眼睛
行文言语颇见内质,如诗般张力尽显,让热在阅读之中沉思,沉思之中触摸到关于心灵的声音。文思之细,言语之精,或叹为观止。
因为又是周末,所以雨就停了,我要带一束花,去自己的墓地散步。
——加西亚·马奎斯
一个人的时候,不要偷看星星的眼睛,他会抢走你心中的秘密——当我们窥视他们的时候,他们也在监视我们。
公交车上,疲惫的身体被挤压的动弹不得,繁杂琐事在脑中乱成一窝蜂,尖锐的噪音不断刺穿脆弱的耳膜,什么都做不了,那该怎么打发这段看似没有尽头的无聊时光呢?看来只好拜托眼睛帮我们愉悦一下身心了。聊天解闷,“看”天解忧。“看”可是咱们这个花花世界上最不费力、性价比最高,也是最基础最原始的消遣了——它的成本只需一双可以在视网膜上凑合着成像的眼睛。
在人的脸上,鼻子雄踞在四方中心,耳朵占领了头上的风口,嘴巴圈走了人中以下的风水宝地,可若最具生命灵性的眼睛没有找到合适的栖身之所,其他部位再怎么漂亮人还丑陋。眼睛是扇窗,什么样的窗藏什么样的风景;眼睛是口井,什么样的井蓄什么的水;眼睛是镜子,什么样的镜子映什么样的妆;眼睛是湖泊,什么样的湖长什么样的鱼。世界在你的眼中,是一个虚幻的假设;你在世界的眼中,是一个逼真的道具。

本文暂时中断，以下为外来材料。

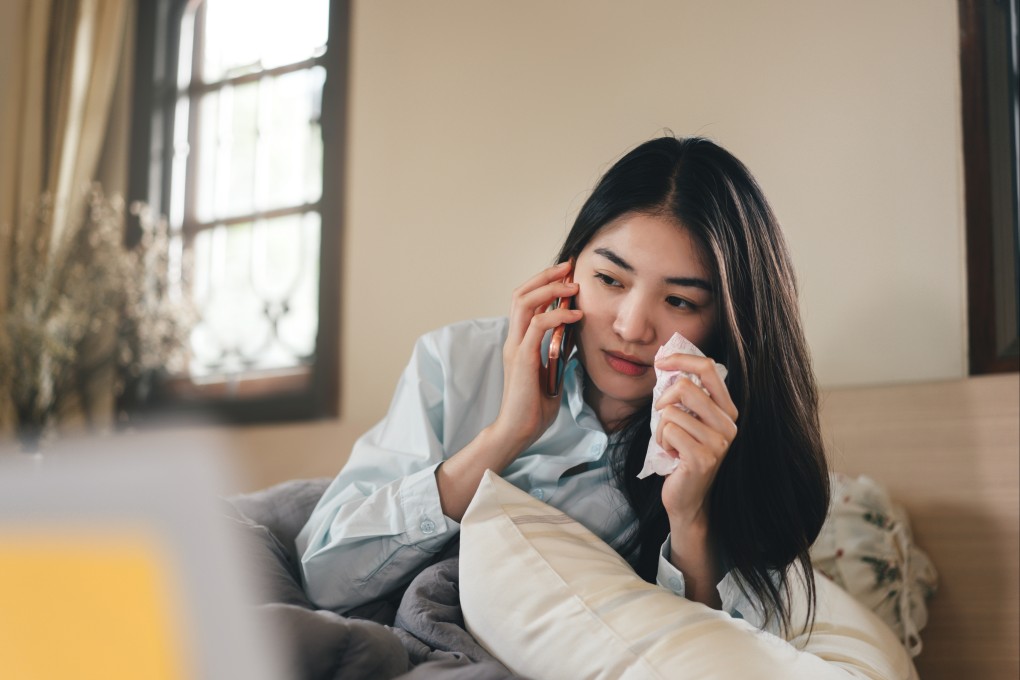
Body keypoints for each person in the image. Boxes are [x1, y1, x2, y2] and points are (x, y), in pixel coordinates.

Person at [297, 135, 830, 635]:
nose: (631, 327)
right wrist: (508, 433)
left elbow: (714, 655)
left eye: (680, 301)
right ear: (567, 271)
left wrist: (689, 516)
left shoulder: (743, 450)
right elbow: (324, 576)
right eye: (610, 280)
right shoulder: (457, 362)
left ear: (727, 324)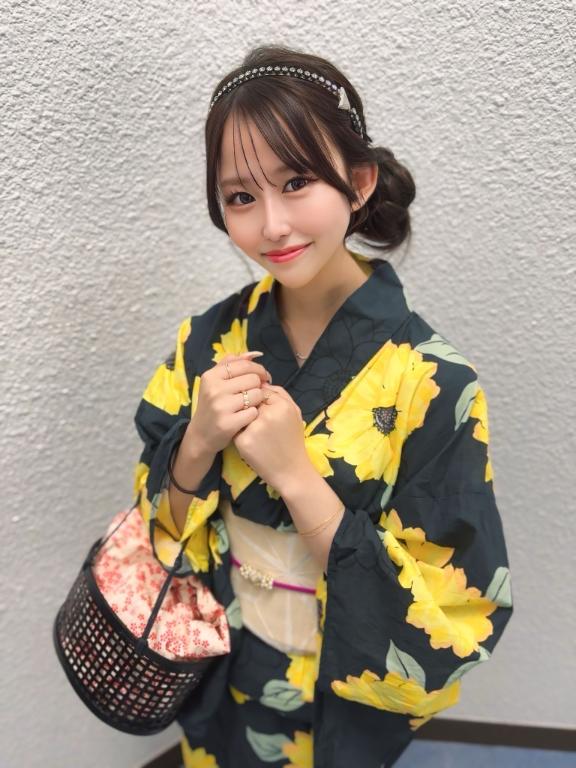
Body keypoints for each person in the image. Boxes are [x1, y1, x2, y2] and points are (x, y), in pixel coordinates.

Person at [132, 45, 514, 768]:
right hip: (222, 668)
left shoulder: (434, 378)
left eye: (296, 182)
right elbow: (156, 534)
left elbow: (457, 601)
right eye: (241, 197)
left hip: (342, 689)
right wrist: (195, 446)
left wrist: (297, 477)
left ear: (358, 181)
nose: (272, 225)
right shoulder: (205, 342)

看那双蓝玻璃一般忧愁的眼,她始终注视着车窗外的风景。也许她正希冀一场淋漓的阵雨,浇熄这座城市狂爆的热情;雨后的空中会有一道绚烂的彩虹,而她的王子会在虹桥下撑伞等她。可她却不又敢走的太近,只好把练好的胡旋舞折好藏进眼里,然后去他看不到的地方隐居。
角落里蛰伏着的一对疲惫的黑水晶,时而闪烁时而黯淡,他的前世,应该是某个巫婆占卜的道具,所以才把诡谲的神秘保留至生。他也许是在总结昨天的命运,或是在盘点今天的斩获,抑或是在运筹明天的战略。思考的太投入了,眼皮忘记了清洗眼睛的工作,眼珠也懒得转动,聚成一颗古老的琥珀,神似眼镜蛇三角头盔和猫头鹰的披风上的花纹。
人群中还隐藏着一些红色的眼睛,里面居住着许多喷血的火山。他们也许都是奴隶,生活的奴隶;也可能是斗士,为生存而战的斗士。他们肯定是学生,只要生命还存在,我们都是学生——学习生活,学习如何与这个缤纷诡谲的世界,还有心中的那个自己打交道。眼睛变红有很多原因,看的太狠太用力会眼红,看的太多太深入也会眼红,不用眼看,只在心里去贪去恋去想,还是会眼红。有什么办法呢?如果他们信仰的哲学就是达尔文定义的那场适者生存的战斗,虽然大部分人都宣称自己热爱和平。
还有很多空空如也的眼睛,空的连一片云彩和灰尘都没有。不知道他们生来就是这样虚无,还是被灾难洗劫过。兴许他们曾经也会欢笑,也会歌唱,也会为理想燃烧。可当夜色降临,所有光源都被拧灭以后,他们怕了,缩在角落畏葸不前,抱着草垛瑟瑟发抖,于是他们眼中的火种也渐渐熄灭了,他们的生活最终也慢慢变成一座座废墟。这又有什么不好呢?埃及人印度人在废墟里不也生活的好好的么?而在非洲和拉美,难民营的人们不是一样活的很快乐?再往前看,人类不也是从地球这个废墟里一步一步爬到今天来的么?现代社会的最大的进步之一,就是每个人都有机会通过个人的意志和努力改造自己的命运。可还是有很多人选择拒绝光明,向黑暗俯首。这种懒惰也是人类的劣性吧。
不知不觉,车到站了,天也黑了,我按部就班地加入慢慢蠕动的人流。然后闭上眼睛,迎接这缓缓而来的失明。